# Elven vs. elfish vs. elvish and so on. Help!



## Ottergorn (Mar 5, 2004)

Ok. Before I settle in all nice and cozy, I need to find something out, once and for all. Especially since I have a friend who is arguing about this with me. (Notice, I dont say which one of us believes what to be true, thus removing any possible guilt of being wrong from me. LOL)

What terms, exactly, did Tolkien use to describe elves and dwarves, and things pertaining to them. Elfish, elvish, elven, elfin, and pretty much the same with dwarves. Long ago, I remember having read something on the matter, but internet searches have turned up little. Any help would be most appreciated.


----------



## Walter (Mar 6, 2004)

Tolkien - as a philologist - used several occasions to elaborate on this issue. E.g. in Appendix F of _The Lord of the Rings_ he writes:



> The still more northerly language of Dale is in this book seen only in the names of the Dwarves that came from that region and so used the language of the Men there, taking their 'outer' names in that tongue. It may be observed that in this book as in _The Hobbit_ the form _dwarves_ is used, although the dictionaries tell us that the plural of _dwarf_ is _dwarfs_. It should be _dwarrows_ (or _dwerrows_), if singular and plural had each gone its own way down the years, as have _man_ and _men_, or _goose_ and _geese_. But we no longer speak of a dwarf as often as we do of a man, or even of a goose, and memories have not been fresh enough among Men to keep hold of a special plural for a race now abandoned to folk-tales, where at least a shadow of truth is preserved, or at last to nonsense-stories in which they have become mere figures of fun. But in the Third Age something of their old character and power is still glimpsed, if already a little dimmed; these are the descendants of the Naugrim of the Elder Days, in whose hearts still burns ancient fire of Aulë the Smith, and the embers smoulder of their long grudge against the Elves; and in whose hands still lives the skill in work of stone that none have surpassed.

==========

Direction 1:
Copy the records below line for line, with nothing changed.

Task inputs:
==========

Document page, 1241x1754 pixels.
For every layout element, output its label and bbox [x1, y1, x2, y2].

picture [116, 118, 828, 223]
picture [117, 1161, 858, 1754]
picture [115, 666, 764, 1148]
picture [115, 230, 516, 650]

==========

Direction 2:
Summarize the forum thread on elven versus elvish in two sentences.

Exercise result 1:
Document page, 1241x1754 pixels.
For every layout element, output its label and bbox [x1, y1, x2, y2].

picture [116, 118, 828, 223]
picture [117, 1161, 858, 1754]
picture [115, 666, 764, 1148]
picture [115, 230, 516, 650]

Exercise result 2:
Ottergorn asks which terms Tolkien used for elves, dwarves and things pertaining to them, such as elfish, elvish, elven and elfin, noting an argument with a friend and that internet searches turned up little. Walter replies by quoting Appendix F of The Lord of the Rings, where Tolkien says he uses the form "dwarves" though dictionaries give "dwarfs," and that the plural should be "dwarrows" had it developed like "men" or "geese," but dwarves are spoken of too rarely for a special plural to have survived.